Avantage majeur : la mesure se fait à distance et sans arrêter l'équipement. Pour approfondir, voir la formation thermographie infrarouge.
L'analyse d'huile : la « prise de sang » de la machine
Un lubrifiant en circulation transporte des informations sur l'état interne d'un organe. L'analyse d'huile consiste à prélever un échantillon et à l'analyser en laboratoire pour révéler ce qu'on ne voit pas à l'œil.
Trois grandes familles d'information :
- Usure : présence de particules métalliques (fer, cuivre, bronze) trahissant l'usure d'engrenages, de paliers ou de roulements.
- Contamination : eau, poussières, carburant ou autre fluide qui ne devrait pas s'y trouver.
- Dégradation du lubrifiant lui-même : viscosité, additifs, oxydation — l'huile peut être « usée » et ne plus protéger.
C'est une technique souvent décisive sur les boîtes, réducteurs et systèmes hydrauliques.

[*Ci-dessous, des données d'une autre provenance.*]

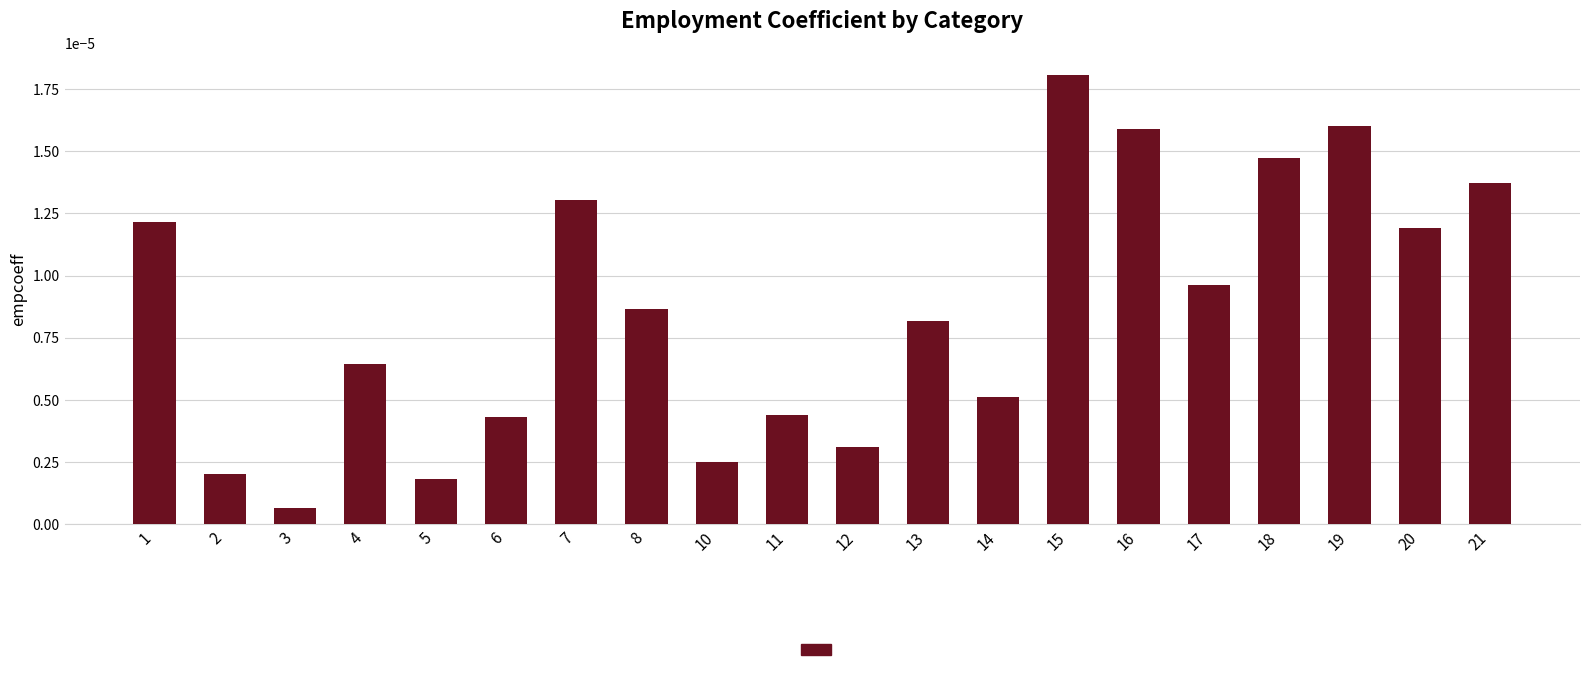

At which category does the chart reach its peak across all series?

15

Pour approfondir, voir la formation analyse d'huile.
Suivi de tendance : seuils d'alerte et d'alarme (schéma de principe)

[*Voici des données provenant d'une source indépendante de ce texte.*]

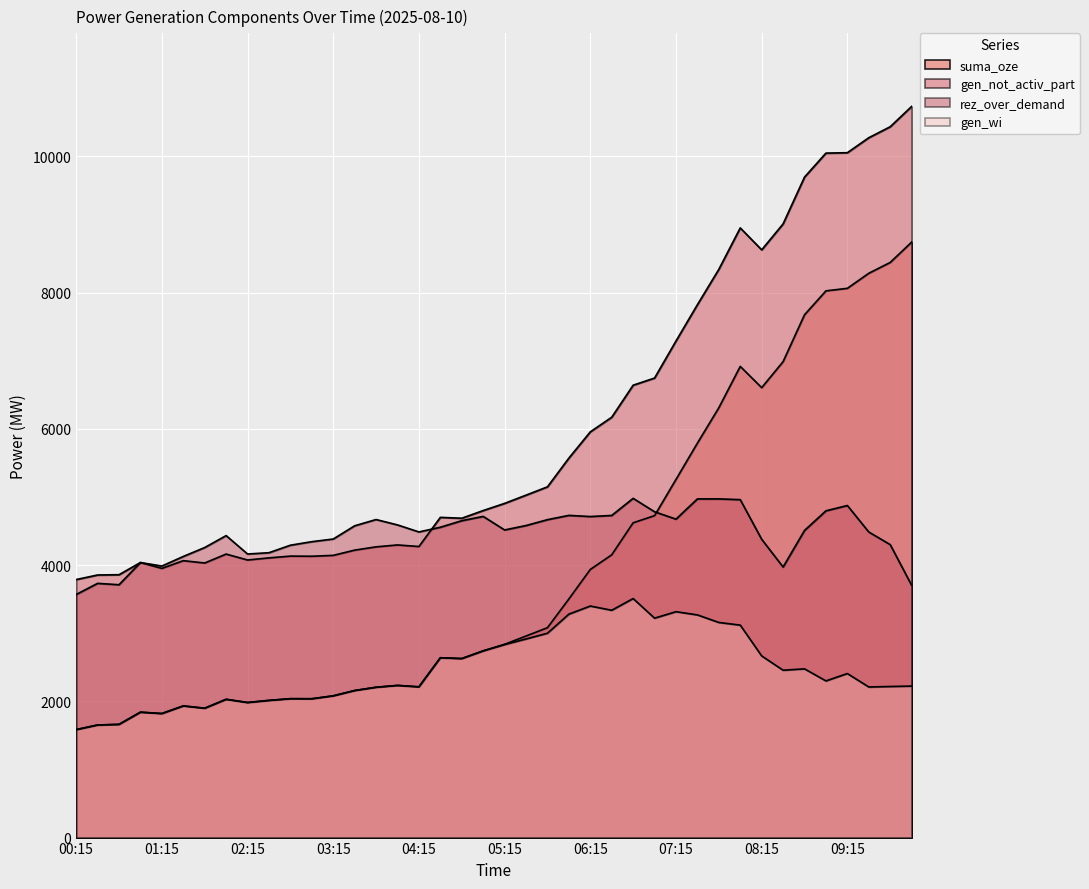

What is the smallest value displayed?

1585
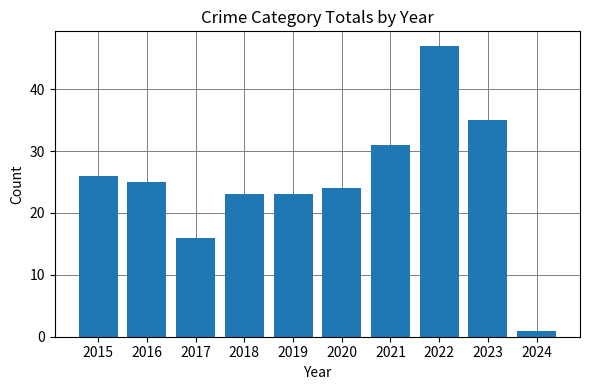

At which label is the value closest to 24?

2020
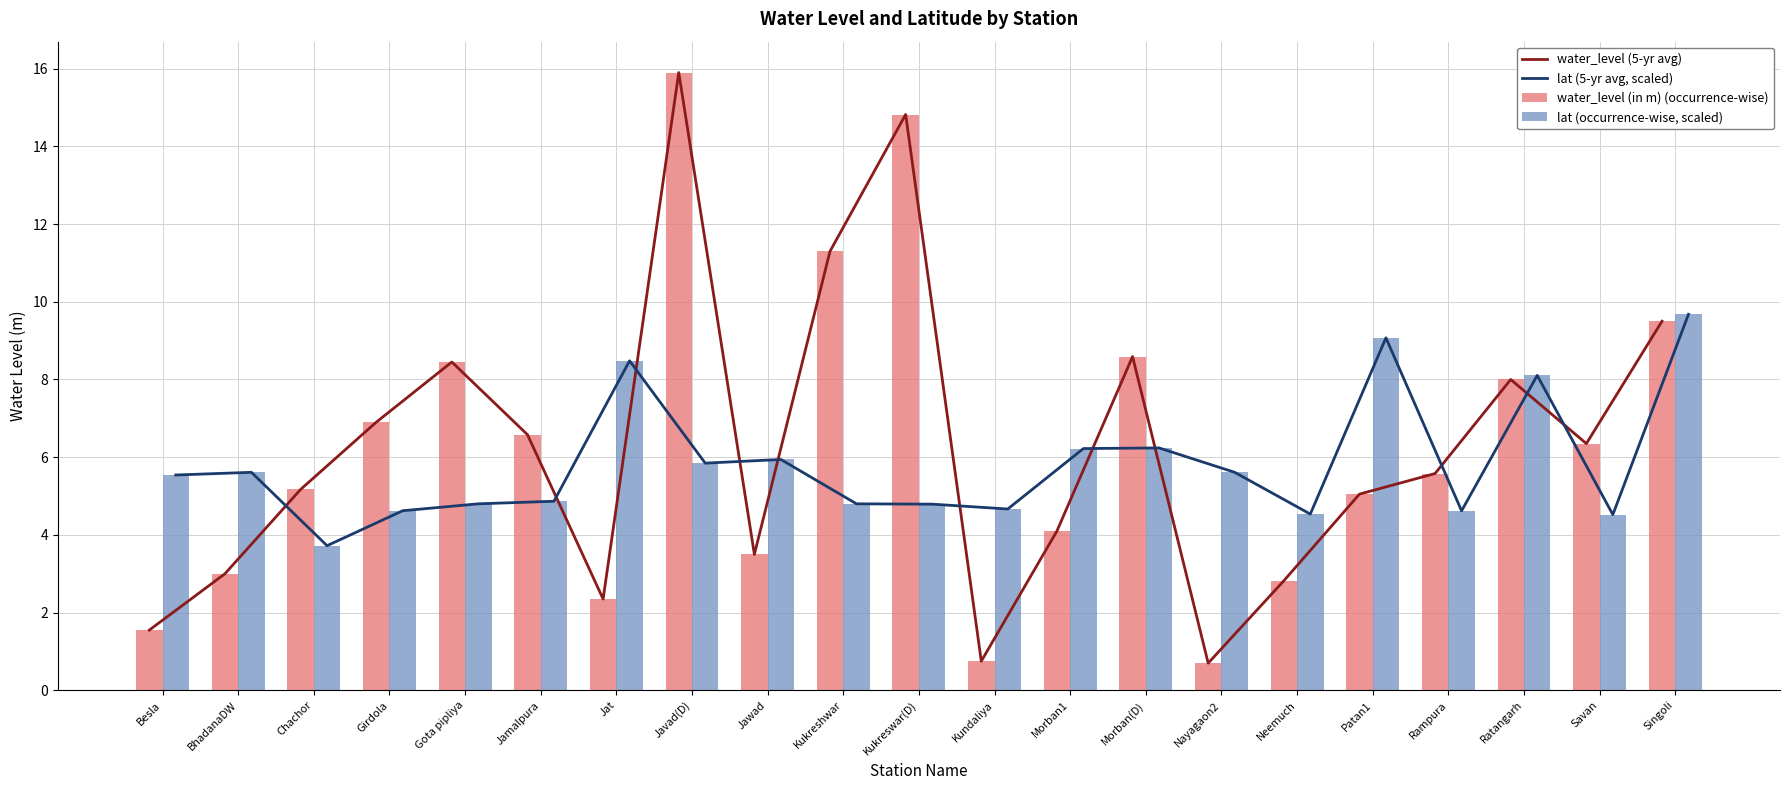

Which category has the highest value across all series?

Javad(D)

La valeur mesurée augmente dans le temps ; ce n'est pas une mesure isolée mais la tendance qui déclenche l'action.
Ultrasons, capteurs et monitoring continu
Le contrôle par ultrasons détecte des sons à très haute fréquence, inaudibles à l'oreille. Il est très utile pour repérer des fuites (air comprimé, gaz, vide), des défauts de roulement à un stade précoce, ou contrôler l'étanchéité.

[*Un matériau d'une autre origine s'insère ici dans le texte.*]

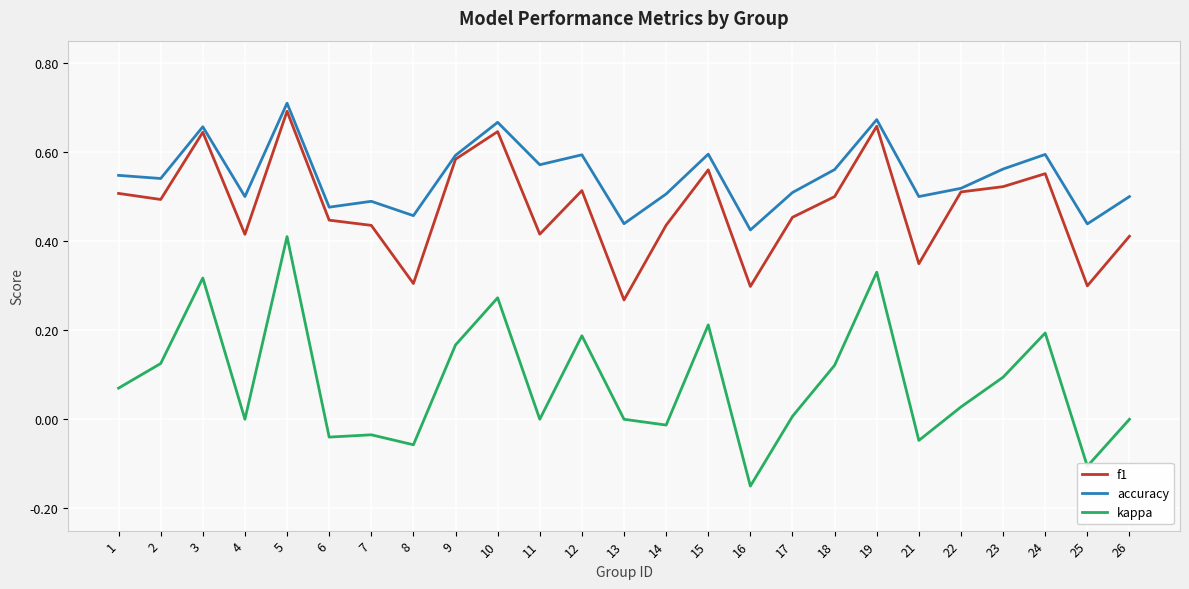

Between 13 and 23, which series saw the biggest shift?

f1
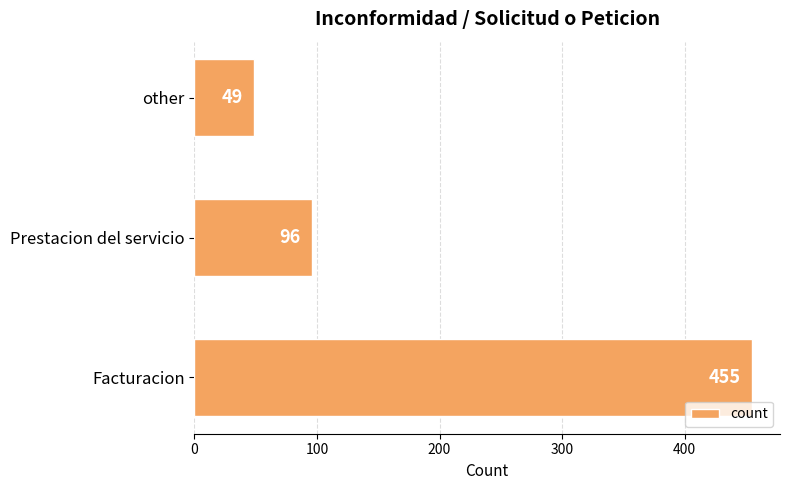

List the labels in order of value, largest first.

Facturacion, Prestacion del servicio, other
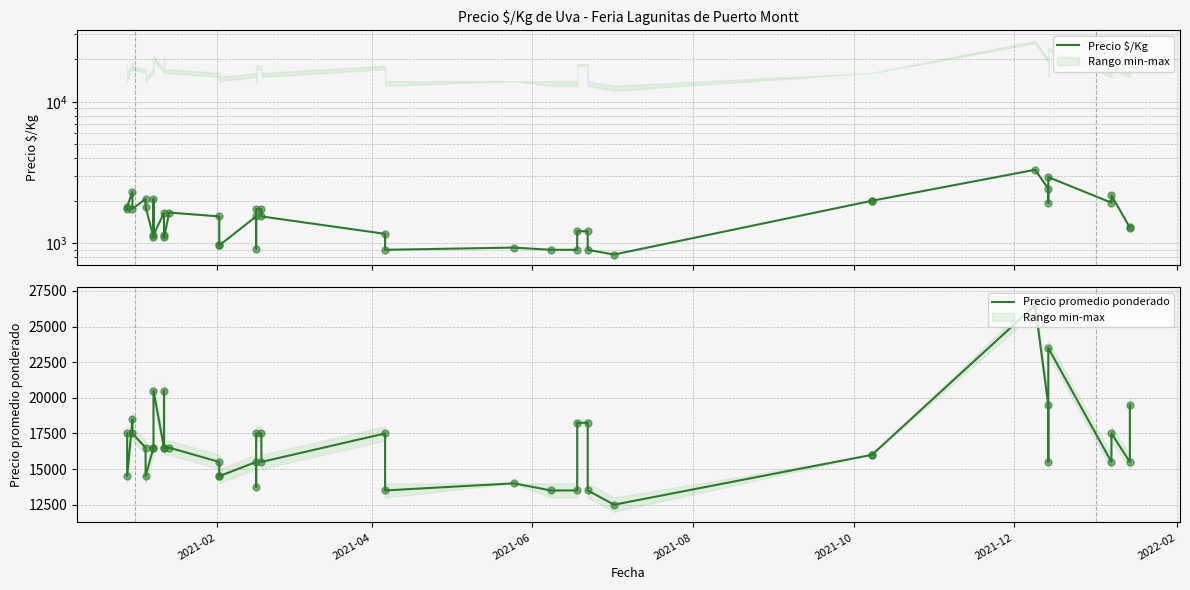

At how many categories does at least one series exceed 19594?

4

Au-delà des mesures ponctuelles (un technicien qui passe avec son appareil), on installe de plus en plus de capteurs fixes qui surveillent en continu. Connectés (IoT, monitoring continu, en notion), ils remontent les données vers un système qui suit les tendances et alerte automatiquement.
Lire les seuils et la tendance
Toute la surveillance d'état repose sur deux notions : le seuil et la tendance.
On définit en général un seuil d'alerte (la valeur monte, on surveille de plus près et on planifie une intervention) et un seuil d'alarme (la valeur est critique, on intervient sans tarder). Mais une valeur isolée dit peu de chose : c'est l'évolution dans le temps qui parle. Une vibration stable, même un peu élevée, inquiète moins qu'une vibration qui grimpe régulièrement.
D'où l'importance de relever régulièrement aux mêmes points, dans les mêmes conditions de fonctionnement, pour que les mesures soient comparables. Une mesure faite à charge différente n'est pas comparable à la précédente.
À retenir
- Le conditionnel intervient selon l'état réel mesuré ; le prédictif estime le moment de la panne via les tendances. Ils complètent le préventif, surtout sur les équipements critiques.
- Analyse vibratoire : balourd, désalignement, défauts de roulement, jeux sur les machines tournantes.
- Thermographie infrarouge : points chauds (connexions électriques, paliers), à distance et sans arrêt.
- Analyse d'huile : usure (particules), contamination, dégradation du lubrifiant — la « prise de sang » de la machine.
- Ultrasons : fuites, roulements précoces, étanchéité ; les capteurs IoT permettent un monitoring continu (en notion).
- Toujours raisonner seuil + tendance : relever aux mêmes points et conditions, c'est l'évolution dans le temps qui déclenche l'action.